Non sans avoir expérimenté quelques accrocs avec sa propre famille avec qui le fossé culturel se creuse parfois. « Tu parles comme un blanc« , lui dit sa mère au bout du fil en constatant son changement d’accent après quelques mois au Royaume-Uni.
« J’ai besoin d’un psy, pas d’un prophète« , s’écrie l’adolescent dans un accès de colère lorsque sa mère lui propose de l’amener à l’église alors qu’il est en vacances pour quelques semaines à Lagos.
« Je suis vraiment fier de moi, je me sens libre, j’ai l’impression d’être à ma place« , confie Anthony Madu, en ajoutant tout de même trouver « surréaliste » d’être devenu le personnage d’un film.
A 14 ans, Anthony Madu ne donne plus aucune limite à ses rêves. « Je veux expérimenter tant de choses, découvrir le monde. Mais le Nigeria sera toujours ma maison et j’en suis vraiment fier« , affirme le jeune danseur.
« C’est un film sur l’acceptation et le sentiment d’appartenance« , explique le coréalisateur Joel Kachi Benson qui espère que cette histoire, « un véritable miracle« , puisse « inspirer les enfants au Nigeria et en Afrique« .
« N’ayez pas peur de rêver, vos aspirations sont légitimes, ne laissez personne vous dire que c’est impossible« , préconise le réalisateur.
Multinationales du divertissement
Il sait de quoi il parle. Pour lui aussi, la « success story » est en marche. La coproduction Disney lui a « ouvert beaucoup de portes« , sourit le réalisateur qui n’en revient toujours pas qu’un tel budget (dont les producteurs n’ont pas souhaité partager le montant) ait été consacré à un film documentaire, genre peu populaire au Nigeria malgré la foisonnante production cinématographique locale de Nollywood avec près de 2.500 films par an.
Depuis quelques années, l’industrie créative nigériane attire les multinationales du divertissement, que ce soit les labels musicaux avides de signer les méga-stars de l’Afrobeats ou les plateformes de streaming, séduites par le dynamisme de Nollywood, deuxième producteur de films juste après l’industrie indienne de Bollywood.

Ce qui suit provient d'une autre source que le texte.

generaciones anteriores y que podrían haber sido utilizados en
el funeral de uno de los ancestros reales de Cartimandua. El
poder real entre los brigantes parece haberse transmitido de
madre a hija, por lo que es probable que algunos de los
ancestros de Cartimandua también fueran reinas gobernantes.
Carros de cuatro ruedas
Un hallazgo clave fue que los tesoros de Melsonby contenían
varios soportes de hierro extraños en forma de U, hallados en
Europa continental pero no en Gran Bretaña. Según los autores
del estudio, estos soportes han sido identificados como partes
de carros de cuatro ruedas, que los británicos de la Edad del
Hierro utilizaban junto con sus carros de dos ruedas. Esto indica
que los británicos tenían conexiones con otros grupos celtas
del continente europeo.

Les grands succès de Nollywood se retrouvent dans les catalogues Netflix et Amazon Prime. Disney+ a sorti le mois dernier « Iwájú », une série animée de science-fiction se déroulant dans un Lagos futuriste et co-produite avec un studio africain.
D’après une étude de l’entreprise britannique Digital TV Research publiée en février 2024, l’Afrique subsaharienne comptera 16 millions d’abonnements payants à des plateformes numériques de vidéo à la demande (VOD) d’ici 2029, contre 7 millions fin 2023.